Jamie’s surroundings have supported the growth of his musical talent. He has been playing and even leading community bands in the US. However, his childhood experiences have limited his social and career development. Movement from one place to another made it difficult for Jamie to develop close, long-term friendships (Perez, 2009). Consequently, he failed to develop social skills effectively, and this explains why he is regarded as a “nerd” by other students in America (Perez, 2009). Also, Jamie’s experiences limit his opportunities for career development. Due to the lack of documentation, for instance, he could not enroll in the military despite being highly qualified.

Question 3.

As he grew up, Jamie realized that he was not recognized as an American, and thus, he had to accept his status.
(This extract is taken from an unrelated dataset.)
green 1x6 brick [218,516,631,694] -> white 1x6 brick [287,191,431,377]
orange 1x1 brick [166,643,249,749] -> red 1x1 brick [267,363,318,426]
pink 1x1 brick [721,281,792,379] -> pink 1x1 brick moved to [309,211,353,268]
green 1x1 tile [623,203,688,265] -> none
He realized he lacked the privileges available to other students that were documented Americans (Perez, 2009). Jamie realized that to survive; he had to work extremely hard.

Question 4.

Jamie got protection and support mainly from his parents and teachers. His father sacrificed himself for Jamie to have access to education. His teachers supported him by enrolling him in the gifted program. One of the teachers taught him how to conduct research, which became his greatest passion (Perez, 2009). In Bronfenbrenner’s systems, support and protection exist in the microsystem, which encompasses things with direct and immediate impact on a child’s environment (Bronfenbrenner, 2009).

Question 5.

Jamie faces the risk and danger of being deported if the government authorities realize he is an undocumented immigrant (Perez, 2009). In Bronfenbrenner’s systems, the government authorities and laws and regulations exist in the ecosystem category. The category consists of factors that do not contain a child, but influence their lives (Bronfenbrenner, 2009).


Bronfenbrenner, U. (2009). The Ecology of Human Development. Harvard University Press

Perez, W. (2009). We are Americans: Undocumented Students Pursuing the American Dream.